DATA PROVIDED:
::::::
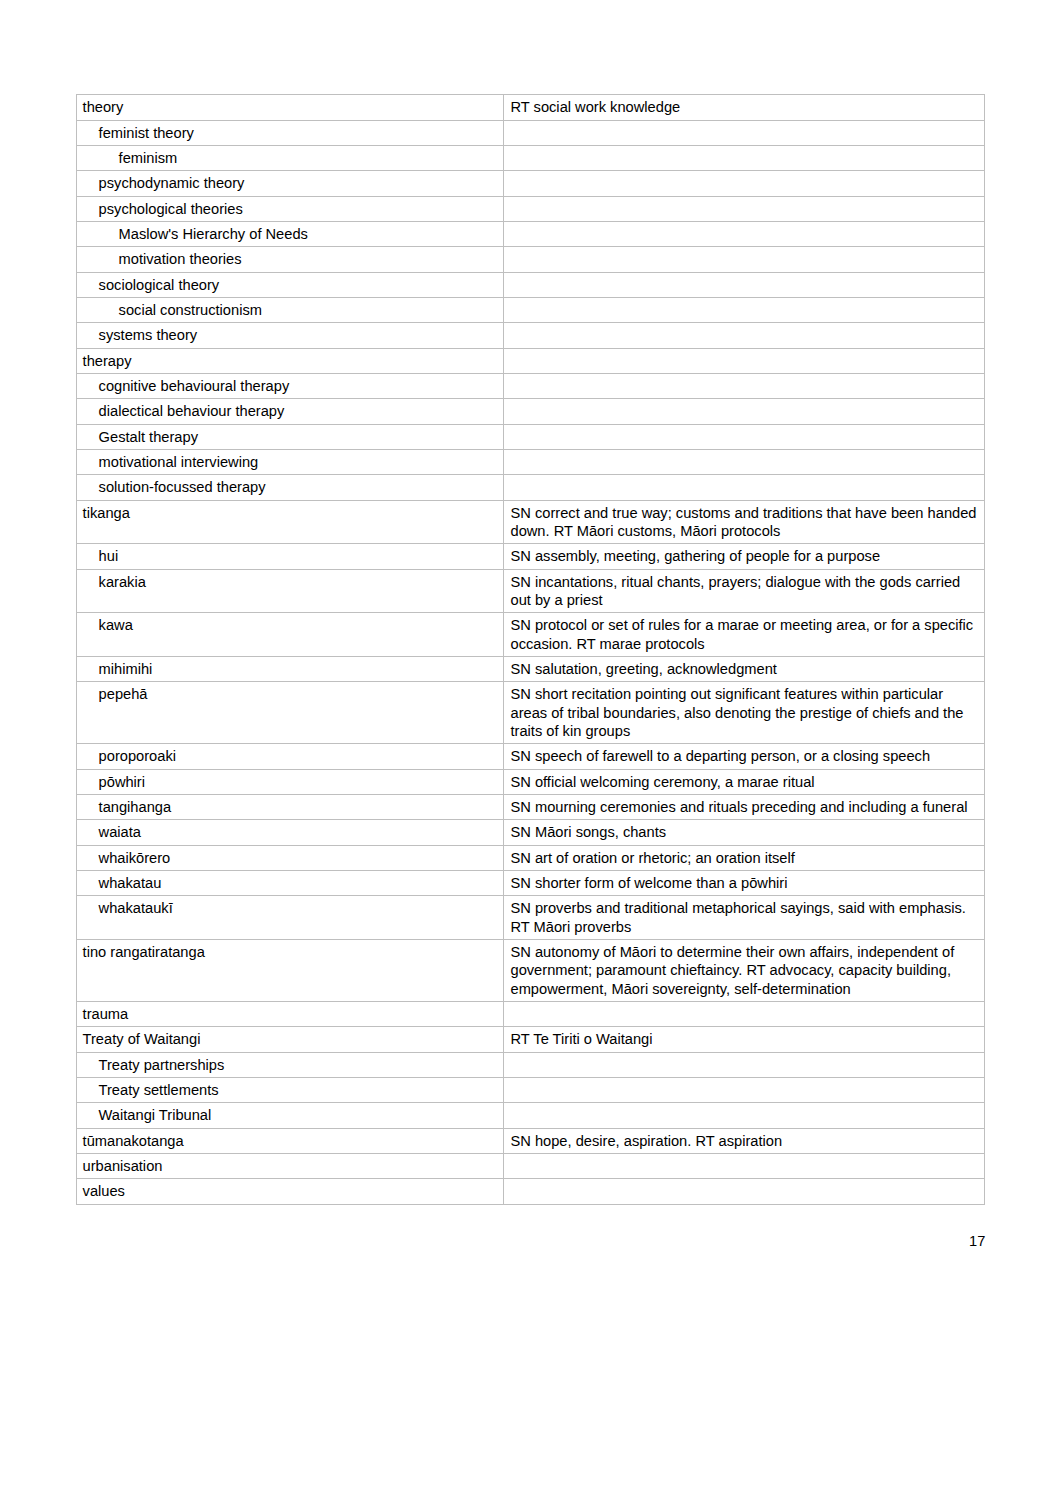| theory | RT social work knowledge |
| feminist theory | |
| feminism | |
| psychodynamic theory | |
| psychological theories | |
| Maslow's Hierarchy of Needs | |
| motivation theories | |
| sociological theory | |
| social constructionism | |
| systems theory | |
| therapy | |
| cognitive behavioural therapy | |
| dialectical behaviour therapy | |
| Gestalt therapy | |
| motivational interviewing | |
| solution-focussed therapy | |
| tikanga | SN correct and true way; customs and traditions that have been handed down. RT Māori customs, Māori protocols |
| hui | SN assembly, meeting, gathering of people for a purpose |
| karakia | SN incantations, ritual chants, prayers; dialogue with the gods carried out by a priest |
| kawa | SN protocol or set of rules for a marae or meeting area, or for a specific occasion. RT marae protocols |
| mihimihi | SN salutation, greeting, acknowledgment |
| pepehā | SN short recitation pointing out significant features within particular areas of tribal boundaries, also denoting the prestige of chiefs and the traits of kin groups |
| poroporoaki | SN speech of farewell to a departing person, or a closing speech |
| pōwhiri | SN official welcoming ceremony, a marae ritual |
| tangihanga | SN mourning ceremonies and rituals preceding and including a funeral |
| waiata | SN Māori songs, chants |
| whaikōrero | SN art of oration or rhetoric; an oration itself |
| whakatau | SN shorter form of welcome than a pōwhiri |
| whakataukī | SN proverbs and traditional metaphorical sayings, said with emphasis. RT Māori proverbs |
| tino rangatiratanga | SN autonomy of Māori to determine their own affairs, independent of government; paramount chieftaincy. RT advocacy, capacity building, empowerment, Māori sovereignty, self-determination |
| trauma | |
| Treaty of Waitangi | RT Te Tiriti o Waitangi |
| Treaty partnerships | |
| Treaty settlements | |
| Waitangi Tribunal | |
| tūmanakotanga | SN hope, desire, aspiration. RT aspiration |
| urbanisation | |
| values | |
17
::::::
EXERCISE DIRECTIONS: Find the lines above that contain the word "protocols" and copy each one.

WRITTEN RESPONSE:
| tikanga | SN correct and true way; customs and traditions that have been handed down. RT Māori customs, Māori protocols |
| kawa | SN protocol or set of rules for a marae or meeting area, or for a specific occasion. RT marae protocols |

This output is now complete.